Kalau dengar istilah "specialty coffee," biasanya yang langsung muncul di kepala kita adalah kopi Arabika. Tapi, kamu tahu nggak sih? Kopi Robusta juga bisa masuk kategori ini. Yes, specialty coffee bukan cuma buat Arabika! Asal diolah dengan baik, terutama di tahap pascapanen, Robusta juga bisa jadi kopi premium. Yuk, kita bahas lebih lanjut!
Tahun 2014, peneliti di Uganda mulai mengembangkan kopi Fine Robusta—varietas Robusta yang diolah dengan cermat untuk mematahkan stigma bahwa Robusta kalah dari Arabika. Setahun kemudian, berdirilah Center of Robusta Excellence (CORE), dengan dukungan dari Agribusiness Initiative Trust (ABI) dan Coffee Quality Institute (CQI). Mereka menerapkan standar tinggi untuk Robusta, termasuk sistem R-Grading yang mirip Q-Grading pada Arabika.

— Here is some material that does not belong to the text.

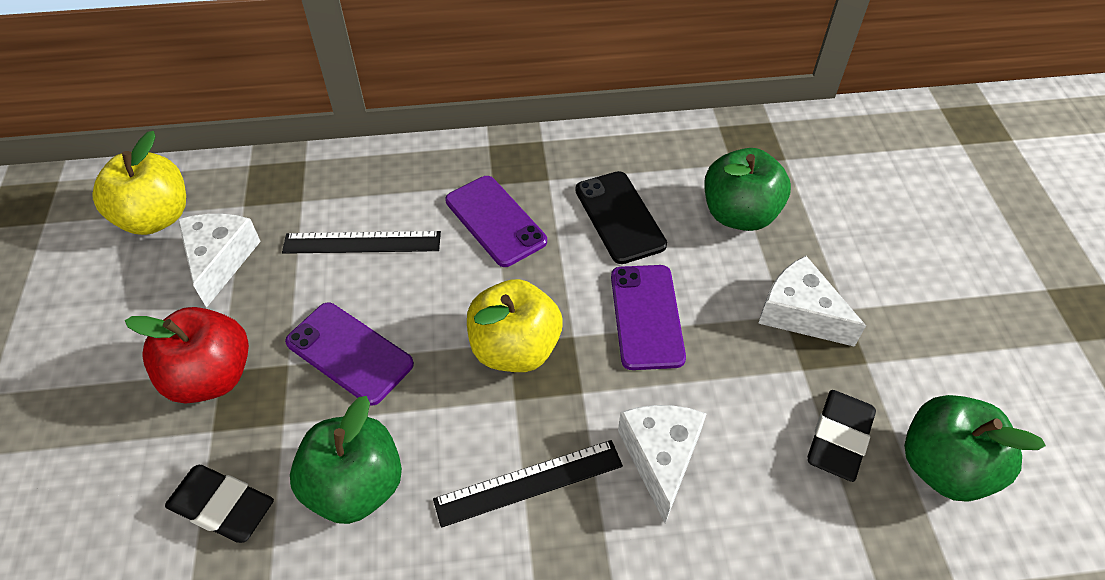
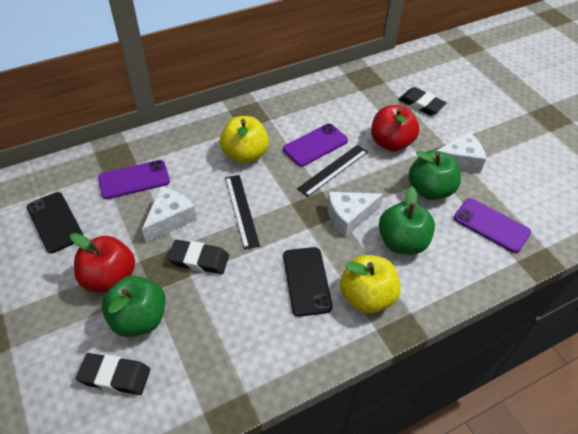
black eraser: 2 -> 3
black phone: 1 -> 2
red apple: 1 -> 2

Uganda adalah rumah bagi kopi Robusta, dengan lebih dari 1,5 juta rumah tangga petani kopi di sana. Kopi menyumbang sekitar 20% dari total ekspor negara, dan lebih dari 80% dari hasil panennya adalah Robusta. Ini menunjukkan betapa pentingnya peran Robusta dalam ekonomi Uganda.
Indonesia, sebagai salah satu penghasil kopi terbesar dunia, juga nggak mau ketinggalan. Fine Robusta di Indonesia semakin populer, bahkan beberapa biji kopi Robusta berhasil mencetak cupping score di atas 80 poin—standar untuk masuk kategori specialty coffee. Kunci keberhasilan ini ada di proses pengolahan yang cermat, mulai dari fermentasi hingga pengeringan.
Jadi, apa sebenarnya specialty coffee itu? Menurut Specialty Coffee Association of America (SCAA), kopi disebut specialty kalau dapat cupping score di atas 80 poin. Specialty coffee bukan soal varietas saja, tapi bagaimana kopi diolah. Arabika atau Robusta, dua-duanya bisa jadi specialty kalau diolah dengan baik.
Untuk jadi specialty, perawatan tanaman penting banget. Mulai dari pengendalian hama, nutrisi, hingga pemetikan buah kopi yang benar-benar matang harus dilakukan dengan teliti. Setelah panen, proses seperti fermentasi, pencucian, dan pengeringan juga harus terkontrol ketat untuk menjaga karakter rasa biji kopi.
Di pasar specialty coffee, kopi dengan cupping score tinggi dihargai lebih mahal. Ini jadi peluang bagi negara penghasil kopi, termasuk Indonesia, untuk meningkatkan kualitas dan bersaing di pasar global—khususnya dengan Robusta.
Sejak diterapkannya Peraturan Pemerintah Nomor 51 Tahun 2007 tentang Indikasi Geografis (IG), perlindungan terhadap produk lokal seperti kopi makin terjamin. Tujuannya jelas: melindungi konsumen, memastikan kualitas produk, dan mendukung produsen lokal. Produk dengan IG biasanya punya keunikan yang bikin lebih diminati dan bisa bantu mempromosikan daerah asal kopi, cocok banget buat agrowisata!
Beberapa daerah penghasil kopi Robusta di Indonesia seperti Robusta Lampung, Semendo, Empat Lawang, Temanggung, Kepahiang, dan Rejang Lebong sudah punya sertifikat IG. Sertifikasi ini jadi salah satu penanda kualitas dan keunikan produk, dan Robusta yang bersertifikat IG rata-rata punya cupping score di atas 80 poin, layak disebut specialty coffee.
Memperoleh sertifikat IG memang butuh proses panjang, tapi hasilnya sepadan. Karakteristik khas yang muncul dari faktor geografis dan budaya lokal menjadikan Robusta Indonesia berpotensi besar bersaing dengan Arabika dalam hal rasa dan kualitas.
Jadi, Robusta, terutama Fine Robusta, sudah membuktikan diri bisa jadi kopi premium. Dengan pengolahan tepat dan standar tinggi, Robusta Indonesia siap bersaing di pasar specialty coffee dunia. Jangan lagi anggap specialty coffee cuma soal Arabika, karena Robusta juga siap bersinar!